### Assignment:
Write out, word for word, the part of the passage on Vanguard LifeStrategy funds that begins with "By employing lifestyling, you’re" and ends after "held in bonds.".

### Exercise text:
Reader Ham asked a great question [1] last week about the Vanguard LifeStrategy [2] funds. These funds offer an excellent way of buying a diversified market portfolio using index funds, without the faff of managing the portfolio yourself or the expense of paying someone else to do it for you.
Ham wanted to know how easy it is to increase your bond allocation in the LifeStrategy funds as your biological clock ticks towards retirement.
The answer is it’s quite straightforward, if a bit fiddly, and it may well save you a lot of pain in later life.
Nudging your portfolio’s asset allocation towards bonds as you age [3] is a widespread investing practice known as lifestyling [4]. It steadily reduces your exposure to risky equities to reflect how you’ve ever less time left to recover from stock market falls.
By employing lifestyling, you’re less likely to be one of those case studies in the newspapers’ money pages, grimacing beneath the headline: “I lost half my pension 6 months before retirement and must now stack shelves until I’m 102”.
Lifestyling in action
A well-known rule of thumb is to hold an equity allocation equal to your age subtracted from 100, with the remainder held in bonds.

### Extracted entries:
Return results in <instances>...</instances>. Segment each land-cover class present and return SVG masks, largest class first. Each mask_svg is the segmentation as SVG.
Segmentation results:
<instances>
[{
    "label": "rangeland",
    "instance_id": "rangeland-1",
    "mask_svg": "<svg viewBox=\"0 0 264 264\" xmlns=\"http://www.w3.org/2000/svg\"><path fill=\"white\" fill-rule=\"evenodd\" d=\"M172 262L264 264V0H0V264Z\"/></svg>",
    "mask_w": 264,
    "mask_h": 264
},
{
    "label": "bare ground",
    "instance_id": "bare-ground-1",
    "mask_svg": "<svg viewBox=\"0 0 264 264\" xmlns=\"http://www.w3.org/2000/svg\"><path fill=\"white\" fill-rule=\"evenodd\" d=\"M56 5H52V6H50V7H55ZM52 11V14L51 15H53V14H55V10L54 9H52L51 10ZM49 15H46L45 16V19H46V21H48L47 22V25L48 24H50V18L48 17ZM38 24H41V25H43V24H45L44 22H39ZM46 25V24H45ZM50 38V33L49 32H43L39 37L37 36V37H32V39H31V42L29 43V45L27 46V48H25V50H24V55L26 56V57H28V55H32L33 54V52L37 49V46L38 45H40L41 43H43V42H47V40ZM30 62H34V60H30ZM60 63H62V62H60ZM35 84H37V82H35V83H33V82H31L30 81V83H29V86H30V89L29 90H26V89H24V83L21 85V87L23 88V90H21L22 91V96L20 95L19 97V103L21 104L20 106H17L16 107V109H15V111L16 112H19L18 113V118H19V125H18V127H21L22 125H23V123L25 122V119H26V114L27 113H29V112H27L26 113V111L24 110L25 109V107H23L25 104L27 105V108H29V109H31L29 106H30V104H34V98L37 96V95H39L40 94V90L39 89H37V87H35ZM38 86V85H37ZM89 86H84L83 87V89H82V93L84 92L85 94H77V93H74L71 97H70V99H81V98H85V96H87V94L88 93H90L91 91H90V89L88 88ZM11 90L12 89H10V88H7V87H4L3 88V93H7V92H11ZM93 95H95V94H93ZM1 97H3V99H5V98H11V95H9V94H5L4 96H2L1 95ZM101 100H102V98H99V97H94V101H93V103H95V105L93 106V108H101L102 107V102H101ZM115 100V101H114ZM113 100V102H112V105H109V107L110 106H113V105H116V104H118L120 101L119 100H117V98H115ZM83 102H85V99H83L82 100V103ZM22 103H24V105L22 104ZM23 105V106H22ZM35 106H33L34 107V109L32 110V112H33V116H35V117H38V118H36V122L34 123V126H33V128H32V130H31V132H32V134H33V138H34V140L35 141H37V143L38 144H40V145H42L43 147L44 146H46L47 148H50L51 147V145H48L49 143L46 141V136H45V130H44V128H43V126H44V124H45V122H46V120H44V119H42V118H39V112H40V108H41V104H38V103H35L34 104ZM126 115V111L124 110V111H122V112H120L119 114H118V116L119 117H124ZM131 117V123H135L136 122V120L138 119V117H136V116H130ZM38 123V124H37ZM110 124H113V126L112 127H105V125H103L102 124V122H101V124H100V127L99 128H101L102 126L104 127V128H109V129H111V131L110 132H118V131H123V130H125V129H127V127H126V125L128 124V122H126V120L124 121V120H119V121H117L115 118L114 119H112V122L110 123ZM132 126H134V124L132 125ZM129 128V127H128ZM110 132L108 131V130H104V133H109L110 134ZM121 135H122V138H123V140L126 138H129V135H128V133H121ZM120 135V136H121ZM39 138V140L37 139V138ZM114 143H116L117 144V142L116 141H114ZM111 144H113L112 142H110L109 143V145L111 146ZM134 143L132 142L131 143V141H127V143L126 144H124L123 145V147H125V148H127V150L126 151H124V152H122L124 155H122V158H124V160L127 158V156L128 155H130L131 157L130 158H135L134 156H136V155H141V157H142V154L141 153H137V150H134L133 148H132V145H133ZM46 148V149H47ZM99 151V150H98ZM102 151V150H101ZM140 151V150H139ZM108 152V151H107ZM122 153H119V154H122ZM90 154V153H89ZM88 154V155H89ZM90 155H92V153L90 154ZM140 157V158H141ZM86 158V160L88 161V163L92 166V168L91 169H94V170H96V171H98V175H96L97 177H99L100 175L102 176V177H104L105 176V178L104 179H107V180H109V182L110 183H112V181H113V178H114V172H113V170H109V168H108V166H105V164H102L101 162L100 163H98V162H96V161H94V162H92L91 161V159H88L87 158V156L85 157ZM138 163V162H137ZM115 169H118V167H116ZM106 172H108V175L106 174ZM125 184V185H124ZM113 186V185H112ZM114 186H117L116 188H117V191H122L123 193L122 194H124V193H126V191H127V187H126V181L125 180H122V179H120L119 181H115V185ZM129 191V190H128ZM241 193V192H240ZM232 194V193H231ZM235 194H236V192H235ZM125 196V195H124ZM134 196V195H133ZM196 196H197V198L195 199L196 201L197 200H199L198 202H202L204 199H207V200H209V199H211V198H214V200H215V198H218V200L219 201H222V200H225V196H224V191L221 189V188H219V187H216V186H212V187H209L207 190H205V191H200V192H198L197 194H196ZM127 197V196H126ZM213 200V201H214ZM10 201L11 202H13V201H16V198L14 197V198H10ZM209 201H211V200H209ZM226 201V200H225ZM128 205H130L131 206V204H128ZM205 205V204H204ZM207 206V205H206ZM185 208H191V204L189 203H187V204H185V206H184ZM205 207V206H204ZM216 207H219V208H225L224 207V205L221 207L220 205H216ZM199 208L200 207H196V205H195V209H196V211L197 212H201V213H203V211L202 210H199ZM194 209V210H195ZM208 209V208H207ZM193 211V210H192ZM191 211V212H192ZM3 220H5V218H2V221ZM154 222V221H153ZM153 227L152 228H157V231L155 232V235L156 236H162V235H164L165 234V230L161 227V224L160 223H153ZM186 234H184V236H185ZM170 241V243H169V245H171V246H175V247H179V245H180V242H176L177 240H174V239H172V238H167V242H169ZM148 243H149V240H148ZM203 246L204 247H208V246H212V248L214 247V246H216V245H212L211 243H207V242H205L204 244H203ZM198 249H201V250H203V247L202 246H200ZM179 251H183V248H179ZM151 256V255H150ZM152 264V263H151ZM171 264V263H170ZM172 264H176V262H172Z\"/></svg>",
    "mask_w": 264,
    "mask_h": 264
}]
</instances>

### Exercise answer:
By employing lifestyling, you’re less likely to be one of those case studies in the newspapers’ money pages, grimacing beneath the headline: “I lost half my pension 6 months before retirement and must now stack shelves until I’m 102”.
Lifestyling in action
A well-known rule of thumb is to hold an equity allocation equal to your age subtracted from 100, with the remainder held in bonds.